Visual RL with Verifiable Reward

We first investigate the self-evolution of VLMs through RL with Verifiable Reward (RLVR). We focus on precision-critical tasks like counting and mathematical problems, where we can easily collect rule-based outcome rewards for model optimization. Given a training sample $(x_i,y^i)$, we task a policy model ${\pi}{\theta}$ (i.e., the VLM) to predict the solution $y_i$of the input $x_i$, and gather outcome rewards by verifying its correctness based on the ground truth answer $y^i$. To enable the exploration of possible solution paths, we prompt ${\pi}{\theta}$ to generate a thinking process $z_i$ before outputting the answer, with a format of the overall response as follows:

<think>thinking path</think>\\n\\n<answer>prediction</answer>

Following DeepSeek-R1-Zero, we employ an accuracy reward and an additional format reward for model optimization.

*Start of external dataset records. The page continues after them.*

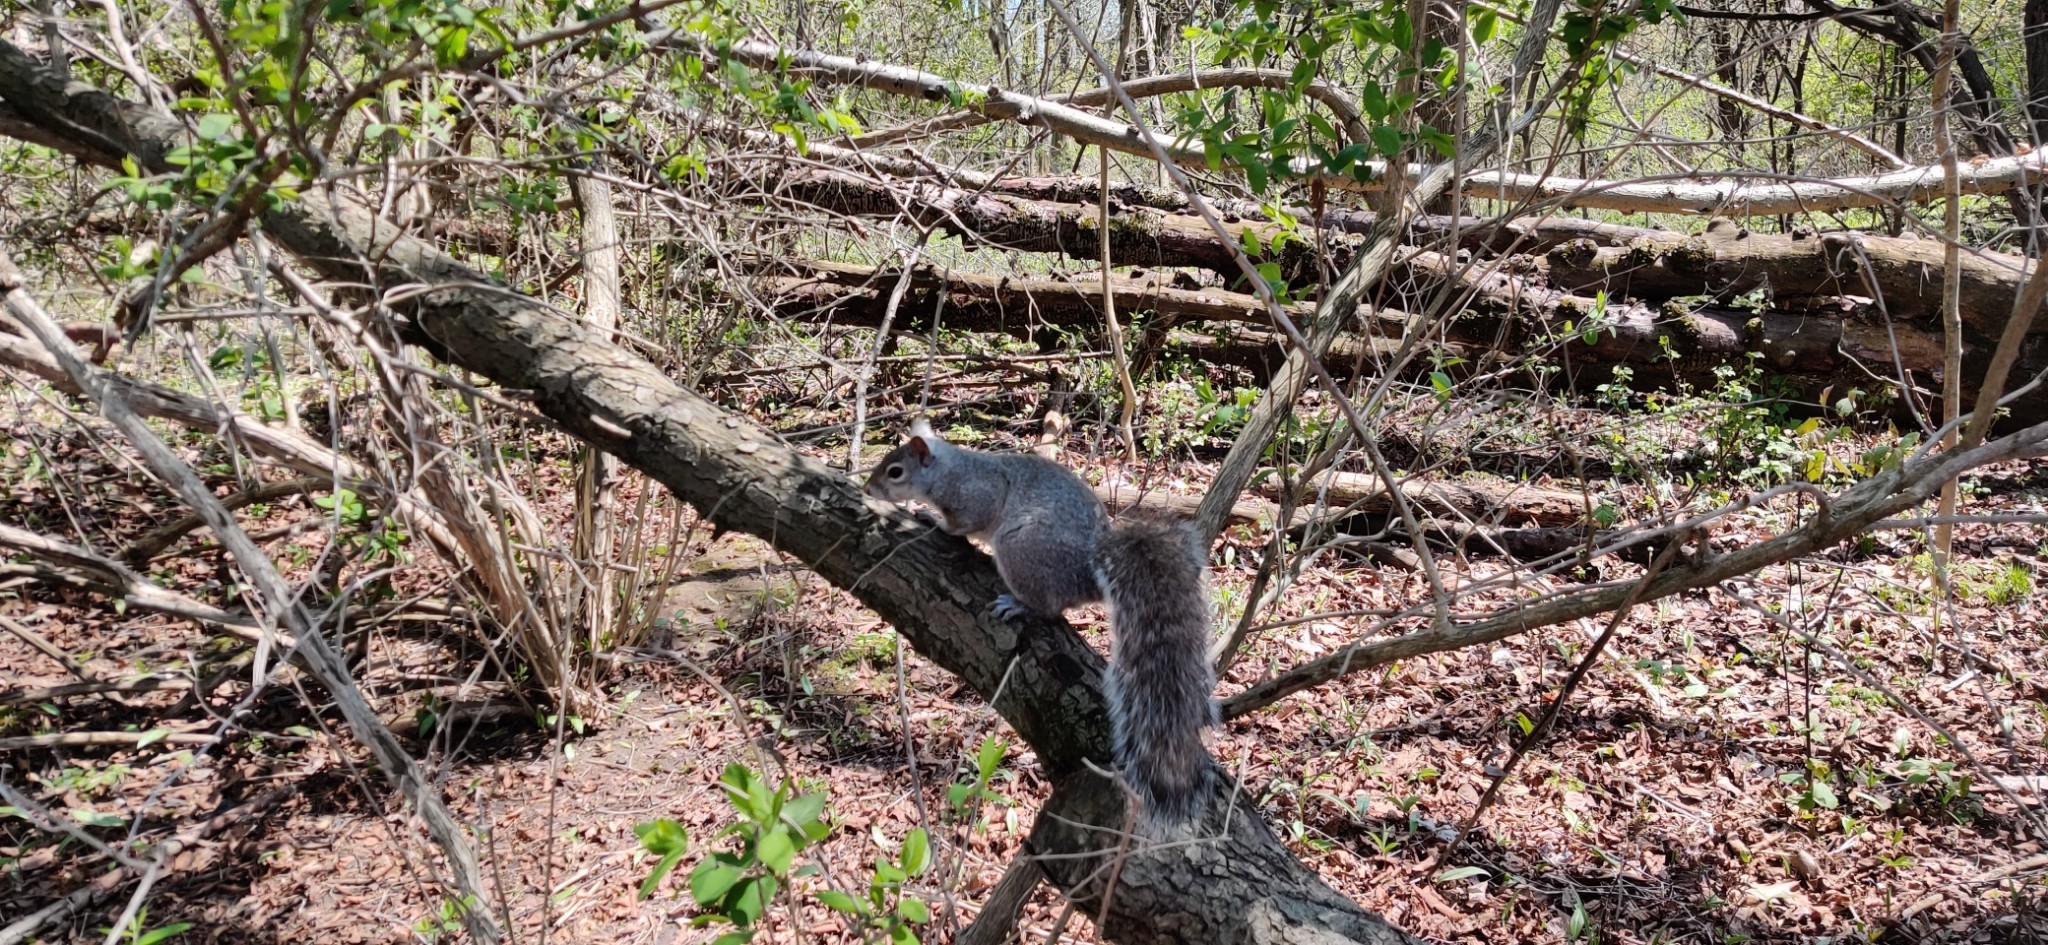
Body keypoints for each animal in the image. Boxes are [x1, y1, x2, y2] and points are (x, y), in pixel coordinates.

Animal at [864, 418, 1212, 824]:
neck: (950, 469)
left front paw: (931, 517)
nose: (868, 488)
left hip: (1021, 547)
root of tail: (1087, 574)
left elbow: (963, 523)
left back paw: (1019, 605)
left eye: (895, 471)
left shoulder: (977, 495)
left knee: (1049, 607)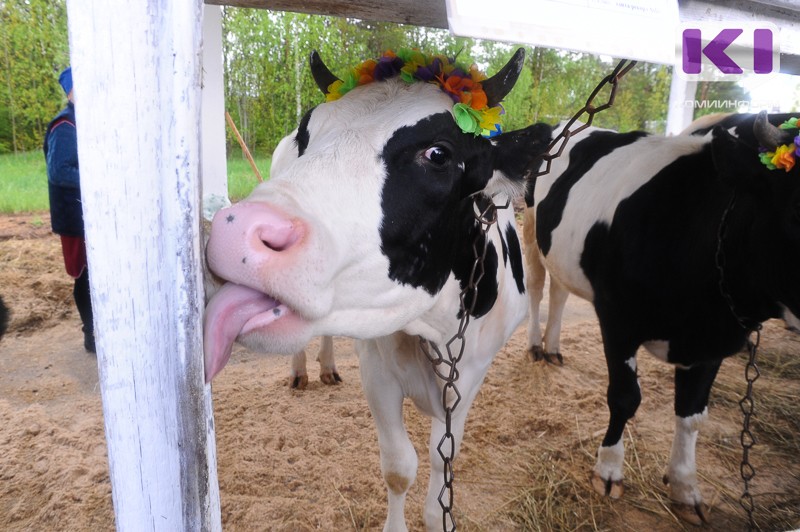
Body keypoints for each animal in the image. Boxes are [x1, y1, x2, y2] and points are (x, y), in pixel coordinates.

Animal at [202, 47, 552, 528]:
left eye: (438, 153)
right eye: (308, 134)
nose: (236, 231)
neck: (432, 329)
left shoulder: (471, 375)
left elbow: (442, 465)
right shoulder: (377, 371)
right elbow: (399, 466)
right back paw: (303, 371)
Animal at [524, 111, 800, 524]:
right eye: (798, 213)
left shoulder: (714, 340)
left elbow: (692, 415)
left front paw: (686, 488)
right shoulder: (617, 320)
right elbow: (624, 398)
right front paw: (608, 471)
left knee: (558, 291)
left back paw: (553, 348)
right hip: (528, 225)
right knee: (537, 287)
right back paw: (535, 346)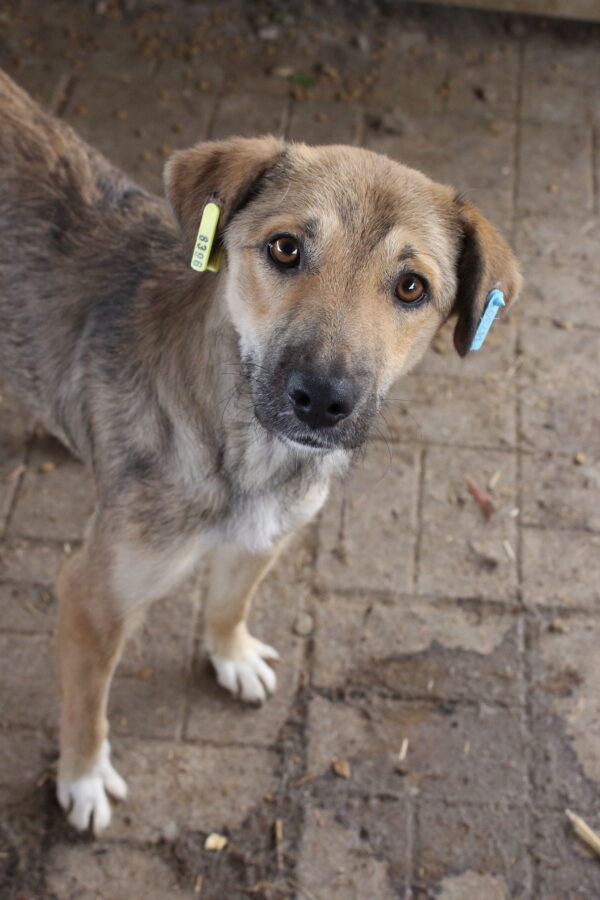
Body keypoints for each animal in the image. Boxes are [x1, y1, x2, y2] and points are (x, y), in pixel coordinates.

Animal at [0, 72, 520, 836]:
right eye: (284, 249)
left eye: (411, 287)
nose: (323, 399)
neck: (247, 452)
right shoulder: (93, 598)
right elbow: (87, 710)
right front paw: (84, 779)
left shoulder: (270, 535)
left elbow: (229, 601)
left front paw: (232, 655)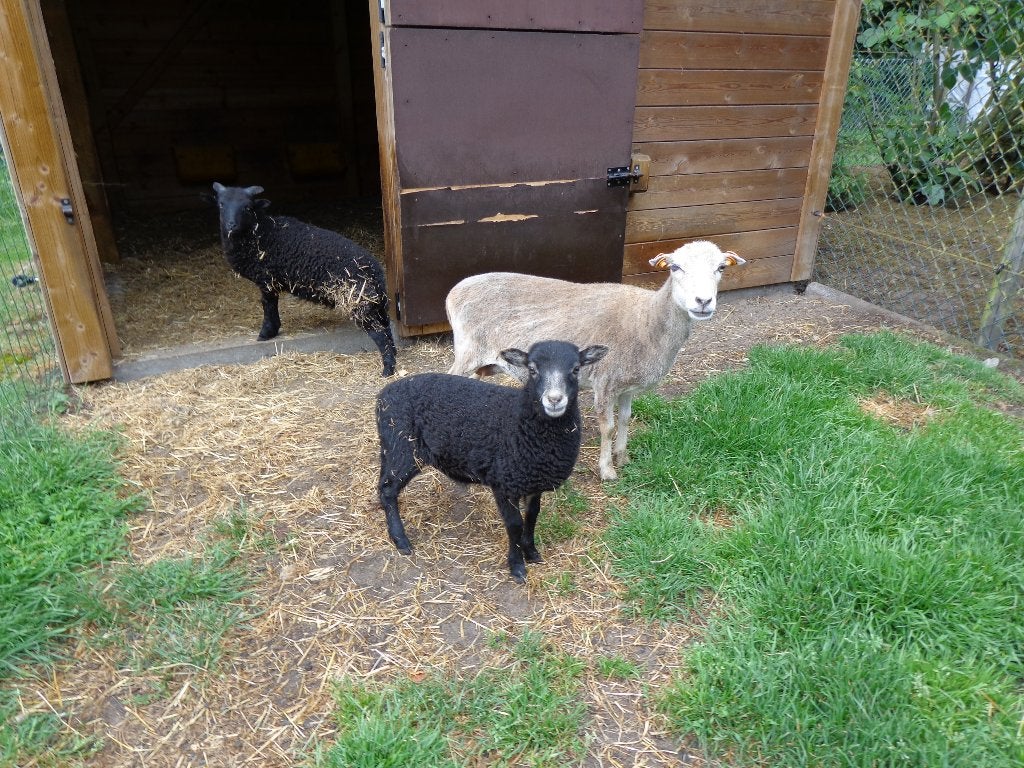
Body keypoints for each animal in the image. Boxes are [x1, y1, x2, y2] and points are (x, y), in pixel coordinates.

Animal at [211, 183, 397, 376]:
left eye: (247, 207)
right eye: (221, 205)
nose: (231, 225)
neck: (260, 232)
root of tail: (375, 271)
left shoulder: (266, 279)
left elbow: (268, 305)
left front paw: (266, 332)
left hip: (359, 303)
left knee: (380, 335)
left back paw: (388, 369)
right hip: (376, 305)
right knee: (387, 330)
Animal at [376, 340, 608, 583]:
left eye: (576, 369)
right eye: (532, 370)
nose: (554, 400)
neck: (521, 423)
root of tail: (384, 395)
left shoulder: (533, 482)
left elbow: (532, 517)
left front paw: (532, 552)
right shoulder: (504, 483)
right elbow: (515, 525)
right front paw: (517, 566)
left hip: (392, 450)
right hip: (402, 449)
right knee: (388, 490)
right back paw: (400, 540)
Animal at [446, 240, 746, 481]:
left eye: (721, 268)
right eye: (675, 267)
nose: (703, 301)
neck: (647, 320)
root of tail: (454, 292)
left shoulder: (627, 386)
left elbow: (625, 419)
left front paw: (623, 458)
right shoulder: (606, 381)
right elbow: (608, 427)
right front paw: (607, 470)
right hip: (468, 351)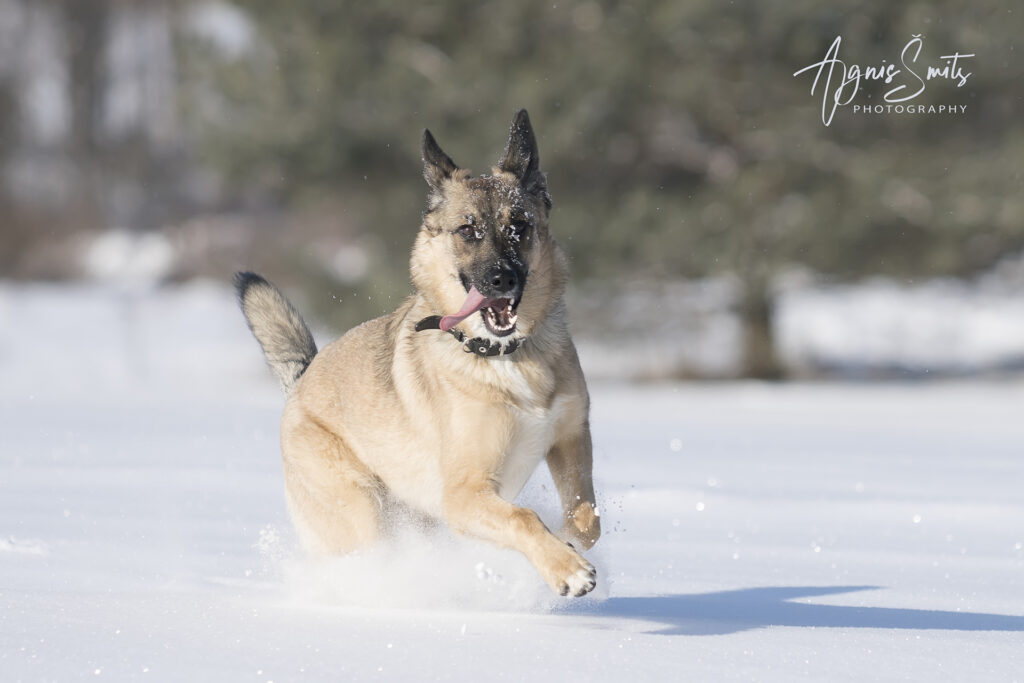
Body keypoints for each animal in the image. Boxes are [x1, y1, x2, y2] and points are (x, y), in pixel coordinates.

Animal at [234, 109, 598, 593]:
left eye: (519, 226)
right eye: (468, 230)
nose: (502, 278)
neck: (504, 355)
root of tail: (302, 380)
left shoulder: (571, 438)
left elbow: (586, 516)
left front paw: (568, 543)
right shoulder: (463, 496)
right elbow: (523, 518)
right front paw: (566, 568)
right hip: (362, 509)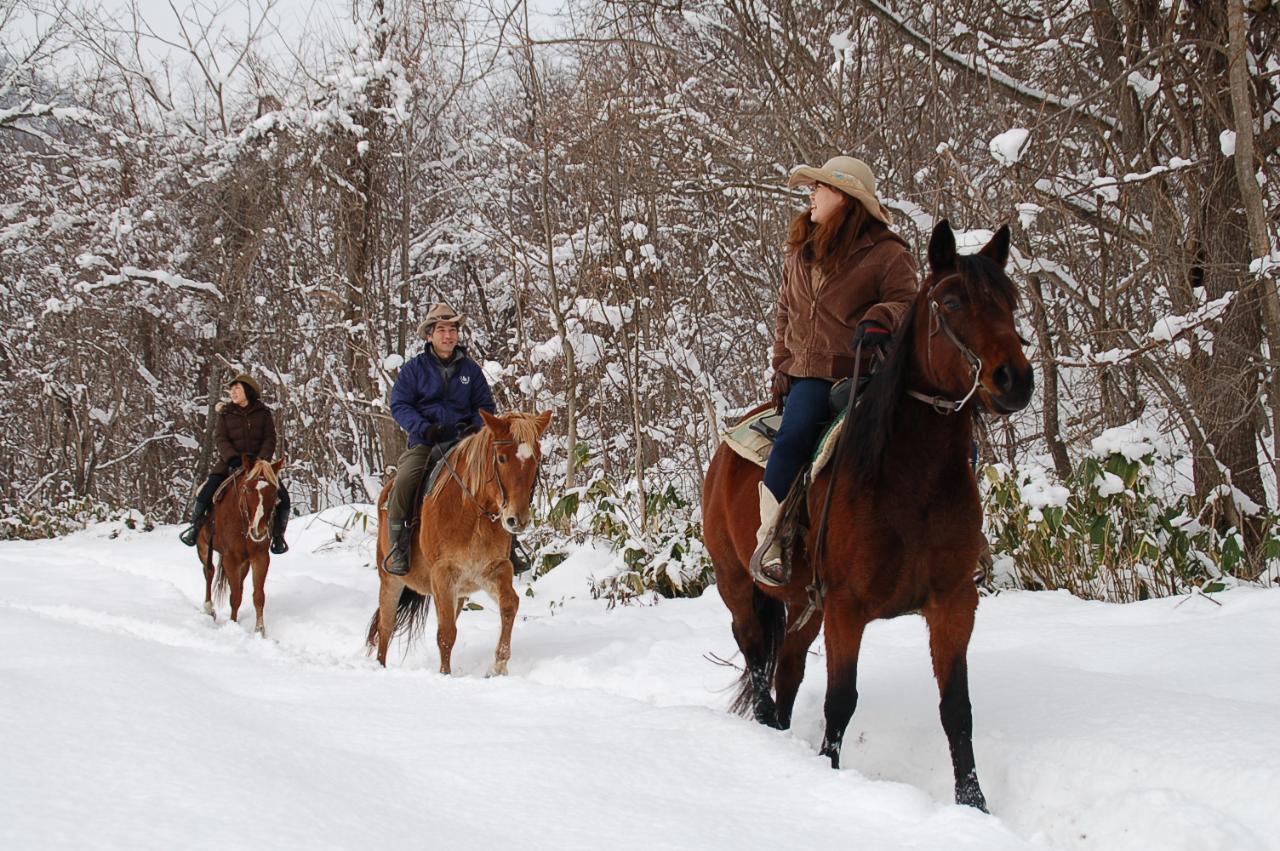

The accuracy reward is given by validating the numerical or symbolic correctness of the final solution. The format reward evaluates whether the model output strictly adheres to the given format, i.e., wrapping the thinking process and final answer in corresponding tags.

We use Group Relative Policy Optimization (GRPO) as our RL algorithm, and directly apply RL to the base model without SFT as a cold start. Note that all RLVR experiments do not use CoT during training.

SFT with Visual Reasoning Trace Distillated from R1

We investigate the transfer of reasoning capabilities from text-only R1 to Vision-Language Models (VLMs).

While reasoning LLMs like R1 excel at explicit step-by-step reasoning, VLMs often lack such transparent reasoning abilities.